1.3 Maksud dan Tujuan Penelitian Maksud penelitian ini dilakukan untuk memperoleh gambaran secara luas tentang pengaruh pemeriksaan pajak dan penagihan pajak terhadap kepatuhan Wajib Pajak Badan sebagai bahan penelitian. Sesuai dengan masalah yang telah diidentifikasi, tujuan penelitian ini adalah: 1. Untuk mengetahui pengaruh secara parsial pemeriksaan pajak terhadap kepatuhan Wajib Pajak Badan di Kantor Pelayanan Pajak Madya Bandung. 2. Untuk mengetahui pengaruh secara parsial penagihan pajak terhadap kepatuhan Wajib Pajak Badan di Kantor Pelayanan Pajak Madya Bandung. 3. Untuk mengetahui pengaruh secara silmutan pemeriksaan pajak dan penagihan pajak terhadap kepatuhan Wajib Pajak Badan di Kantor Pelayanan Pajak Madya Bandung.
10
1.4 Kegunaan Penelitian Dari hasil penelitian ini, penulis mengharapkan dapat memberikan kegunaan sebagai berikut: 1. Bagi Penulis Dapat menambah wawasan dan pemahaman mengenai pemeriksaan pajak dan penagihan pajak serta peraturan-peraturan yang berlaku. 2. Bagi Instansi (Kantor Pelayanan Pajak Madya Bandung) Diharapkan dapat memberikan masukan dan saran yang dapat digunakan untuk
mempertimbangkan keputusan dalam hal pemeriksaan pajak,
penagihan pajak dan kepatuhan Wajib Pajak. 3. Bagi Pembaca Dapat menjadikan penelitian ini sebagai bahan referensi untuk penelitian selanjutnya di bidang yang sama.

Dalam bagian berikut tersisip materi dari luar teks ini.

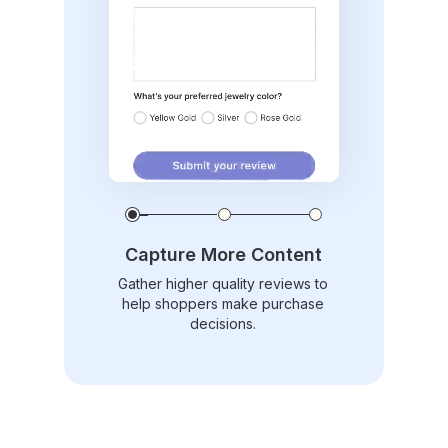
Capture More Content
Gather higher quality reviews to
help shoppers make purchase
decisions.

1.5 Lokasi dan Waktu Penelitian Dalam melakukan penelitian ini, penulis memperoleh data pada Kantor Pelayanan Pajak Madya Bandung yang beralamat di Jl. Asia Afrika No. 114 Kota Bandung. Adapun penelitian ini di mulai pada tanggal 5 November 2015 sampai dengan selesai.